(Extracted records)
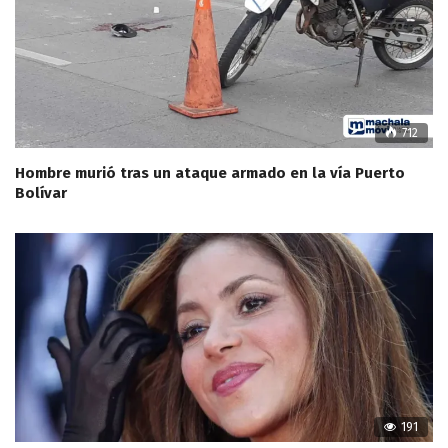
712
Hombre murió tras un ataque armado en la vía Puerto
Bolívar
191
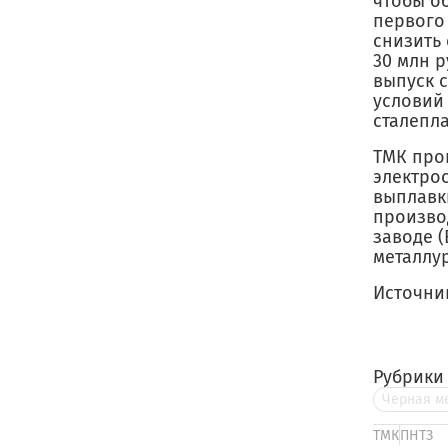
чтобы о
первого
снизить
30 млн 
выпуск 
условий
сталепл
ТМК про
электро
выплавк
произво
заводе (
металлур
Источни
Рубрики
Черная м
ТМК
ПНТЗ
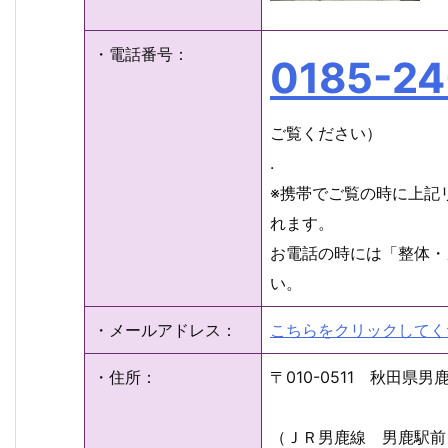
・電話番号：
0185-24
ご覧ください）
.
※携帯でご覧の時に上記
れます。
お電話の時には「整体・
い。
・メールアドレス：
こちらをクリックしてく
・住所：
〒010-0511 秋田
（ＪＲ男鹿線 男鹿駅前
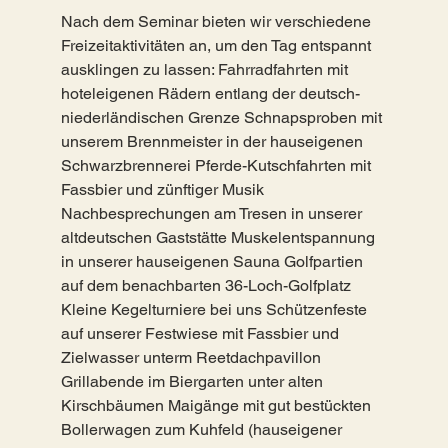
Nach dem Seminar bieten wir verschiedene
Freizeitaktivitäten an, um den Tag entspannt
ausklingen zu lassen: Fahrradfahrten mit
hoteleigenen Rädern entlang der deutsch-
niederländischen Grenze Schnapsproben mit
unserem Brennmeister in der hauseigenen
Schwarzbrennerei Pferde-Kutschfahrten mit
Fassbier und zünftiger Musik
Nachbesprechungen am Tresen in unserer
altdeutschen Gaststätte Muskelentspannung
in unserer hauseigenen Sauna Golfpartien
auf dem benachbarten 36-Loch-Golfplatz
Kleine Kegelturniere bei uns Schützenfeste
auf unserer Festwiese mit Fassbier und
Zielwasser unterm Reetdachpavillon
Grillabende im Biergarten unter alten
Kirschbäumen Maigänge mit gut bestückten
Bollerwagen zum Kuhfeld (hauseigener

* * *

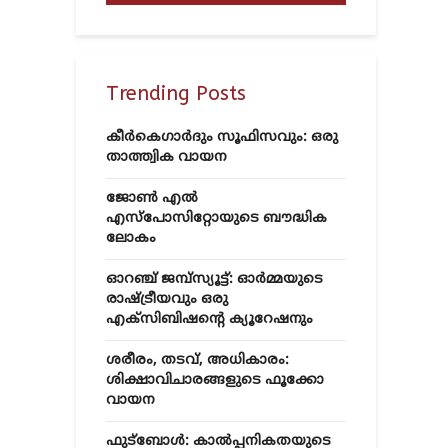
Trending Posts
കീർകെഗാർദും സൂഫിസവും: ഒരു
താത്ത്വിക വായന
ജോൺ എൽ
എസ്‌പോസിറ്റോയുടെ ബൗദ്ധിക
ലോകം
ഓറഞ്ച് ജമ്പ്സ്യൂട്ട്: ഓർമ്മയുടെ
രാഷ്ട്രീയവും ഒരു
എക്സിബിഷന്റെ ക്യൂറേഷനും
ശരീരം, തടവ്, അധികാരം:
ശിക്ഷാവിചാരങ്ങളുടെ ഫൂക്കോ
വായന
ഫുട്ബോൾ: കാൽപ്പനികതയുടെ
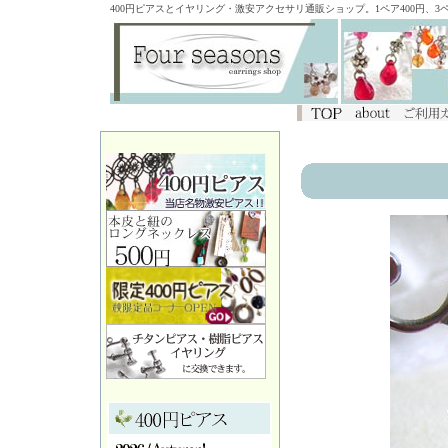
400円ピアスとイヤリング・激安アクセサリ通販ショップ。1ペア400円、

◆ **The problem**
Return the stretch from the line containing "Nach dem Seminar bieten wir verschiedene" through the line containing "Bollerwagen zum Kuhfeld (hauseigener", both included, copying each line exactly.

◆ **Answer box**
Nach dem Seminar bieten wir verschiedene
Freizeitaktivitäten an, um den Tag entspannt
ausklingen zu lassen: Fahrradfahrten mit
hoteleigenen Rädern entlang der deutsch-
niederländischen Grenze Schnapsproben mit
unserem Brennmeister in der hauseigenen
Schwarzbrennerei Pferde-Kutschfahrten mit
Fassbier und zünftiger Musik
Nachbesprechungen am Tresen in unserer
altdeutschen Gaststätte Muskelentspannung
in unserer hauseigenen Sauna Golfpartien
auf dem benachbarten 36-Loch-Golfplatz
Kleine Kegelturniere bei uns Schützenfeste
auf unserer Festwiese mit Fassbier und
Zielwasser unterm Reetdachpavillon
Grillabende im Biergarten unter alten
Kirschbäumen Maigänge mit gut bestückten
Bollerwagen zum Kuhfeld (hauseigener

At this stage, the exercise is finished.